Her 2007 novel The Shadow Catcher was the impulse purchase. With a blurb promising a mystery and an Edward S. Curtis photograph on the cover, I was taken in with the suggestion of some kind of tale of the old west. Couldn't have been more wrong, but what I found was a Calvino-esque novel where Wiggins is a main character in the novel, one of whose current efforts is to sell her novel about Edward S. Curtis (the very novel we're reading) to Hollywood for a screenplay. (I'm not giving much away here, this is all in a very early chapter.) The writing here is dazzling, turning on a dime from settings across time and space, with digressions that spin off into separate plot lines. Rarely have I read a novel that plays with fairly avant-garde concepts in such a readable and entertaining manner.

Working backwards, the second Wiggins novel I read was Evidence of Things Unseen, a 2003 novel nominated for the National Book Award and the Pulitzer Prize. Her protagonist here is also a photographer, one Ray Foster, this novel is a much more straightforward narrative than The Shadow Catcher, covering Ray's life starting from his service in World War I and proceeding for the next forty years through his subsequent life around Knoxville, Tennessee.
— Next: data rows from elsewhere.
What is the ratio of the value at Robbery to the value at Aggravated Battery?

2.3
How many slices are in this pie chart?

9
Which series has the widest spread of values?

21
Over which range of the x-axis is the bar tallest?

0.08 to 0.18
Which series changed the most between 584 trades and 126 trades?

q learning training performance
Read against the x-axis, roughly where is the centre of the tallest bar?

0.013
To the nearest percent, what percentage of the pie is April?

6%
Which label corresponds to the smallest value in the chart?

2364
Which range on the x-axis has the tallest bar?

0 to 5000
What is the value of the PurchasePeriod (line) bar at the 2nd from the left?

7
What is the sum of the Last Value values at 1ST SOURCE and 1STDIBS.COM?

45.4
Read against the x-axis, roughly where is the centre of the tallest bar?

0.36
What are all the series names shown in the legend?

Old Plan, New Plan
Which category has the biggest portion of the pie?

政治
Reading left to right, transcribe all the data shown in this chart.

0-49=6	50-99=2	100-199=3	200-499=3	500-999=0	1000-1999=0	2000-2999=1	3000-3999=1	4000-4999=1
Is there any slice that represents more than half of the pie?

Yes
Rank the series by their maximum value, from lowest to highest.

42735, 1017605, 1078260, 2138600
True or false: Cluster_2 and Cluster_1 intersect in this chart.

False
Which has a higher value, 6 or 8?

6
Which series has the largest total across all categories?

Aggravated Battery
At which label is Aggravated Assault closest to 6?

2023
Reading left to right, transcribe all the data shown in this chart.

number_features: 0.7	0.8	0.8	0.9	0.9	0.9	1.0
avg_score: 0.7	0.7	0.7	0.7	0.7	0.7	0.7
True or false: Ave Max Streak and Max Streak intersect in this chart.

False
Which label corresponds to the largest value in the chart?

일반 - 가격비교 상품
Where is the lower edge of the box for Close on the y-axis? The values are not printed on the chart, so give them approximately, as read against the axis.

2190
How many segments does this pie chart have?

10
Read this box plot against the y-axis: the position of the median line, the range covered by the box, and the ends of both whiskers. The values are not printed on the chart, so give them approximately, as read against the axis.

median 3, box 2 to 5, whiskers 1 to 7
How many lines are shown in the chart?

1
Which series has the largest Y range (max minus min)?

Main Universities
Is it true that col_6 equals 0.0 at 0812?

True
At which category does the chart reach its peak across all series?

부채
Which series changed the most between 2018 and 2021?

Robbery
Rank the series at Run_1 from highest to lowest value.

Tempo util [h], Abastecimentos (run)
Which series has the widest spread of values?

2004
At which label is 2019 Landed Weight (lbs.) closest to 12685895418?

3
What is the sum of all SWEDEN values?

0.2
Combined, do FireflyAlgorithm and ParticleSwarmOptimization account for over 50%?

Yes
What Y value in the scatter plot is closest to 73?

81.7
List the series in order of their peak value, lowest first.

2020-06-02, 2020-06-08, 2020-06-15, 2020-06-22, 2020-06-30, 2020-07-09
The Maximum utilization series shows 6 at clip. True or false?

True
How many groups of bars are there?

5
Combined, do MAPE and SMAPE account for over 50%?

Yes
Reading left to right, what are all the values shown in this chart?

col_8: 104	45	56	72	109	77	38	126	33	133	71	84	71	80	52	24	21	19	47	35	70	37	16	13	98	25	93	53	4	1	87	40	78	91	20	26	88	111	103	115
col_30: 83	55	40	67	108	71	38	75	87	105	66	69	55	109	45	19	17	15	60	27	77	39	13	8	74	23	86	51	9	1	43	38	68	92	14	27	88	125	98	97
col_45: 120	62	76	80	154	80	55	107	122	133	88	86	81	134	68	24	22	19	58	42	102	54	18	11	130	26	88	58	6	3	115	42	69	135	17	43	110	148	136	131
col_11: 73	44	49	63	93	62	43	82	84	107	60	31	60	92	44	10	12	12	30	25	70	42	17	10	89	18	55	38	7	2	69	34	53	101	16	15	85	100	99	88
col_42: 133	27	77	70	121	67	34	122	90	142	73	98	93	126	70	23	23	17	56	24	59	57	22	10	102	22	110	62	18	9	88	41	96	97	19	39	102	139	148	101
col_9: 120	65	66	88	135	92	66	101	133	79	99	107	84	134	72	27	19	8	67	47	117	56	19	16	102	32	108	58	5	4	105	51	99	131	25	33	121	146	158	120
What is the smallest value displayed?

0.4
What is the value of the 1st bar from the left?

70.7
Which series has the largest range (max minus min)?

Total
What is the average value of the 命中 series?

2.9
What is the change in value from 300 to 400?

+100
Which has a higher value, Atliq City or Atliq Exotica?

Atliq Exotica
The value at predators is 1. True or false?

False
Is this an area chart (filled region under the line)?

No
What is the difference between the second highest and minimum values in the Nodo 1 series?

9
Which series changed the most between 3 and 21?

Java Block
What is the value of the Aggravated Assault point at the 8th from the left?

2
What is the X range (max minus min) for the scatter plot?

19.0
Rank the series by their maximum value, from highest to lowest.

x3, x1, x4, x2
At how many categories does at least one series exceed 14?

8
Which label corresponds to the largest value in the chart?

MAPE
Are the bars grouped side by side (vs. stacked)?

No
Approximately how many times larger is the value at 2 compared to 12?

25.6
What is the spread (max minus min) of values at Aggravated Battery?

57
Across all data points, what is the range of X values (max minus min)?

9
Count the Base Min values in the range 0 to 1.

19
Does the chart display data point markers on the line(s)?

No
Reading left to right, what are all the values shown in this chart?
I don't want to spend any time giving away much about the plots here, because there is a lot of plot in both novels. Despite some implausible coincidences at the ends, they both manage to find a symbolic sense of closure, all the more powerful because my sense of the novels at midpoint was, where the hell is this going? Both novels deal with children whose incomprehension of their parents' behavior becomes part of their personal neuroses as adults. Both novels use photography to meditate on the differences between the photographic art that fixes time in place and the novelistic art that evolves across time. Both novels communicate a specific historical time and place through the accumulation of small details, so that I got a very real sense of what the culture of the time and place might have been. And both novels have very strong characters, men and women, none of them ideal but all very tolerant of their imperfections.  Both novels have reassured me that there is still good writing out there, and good stories worth telling well.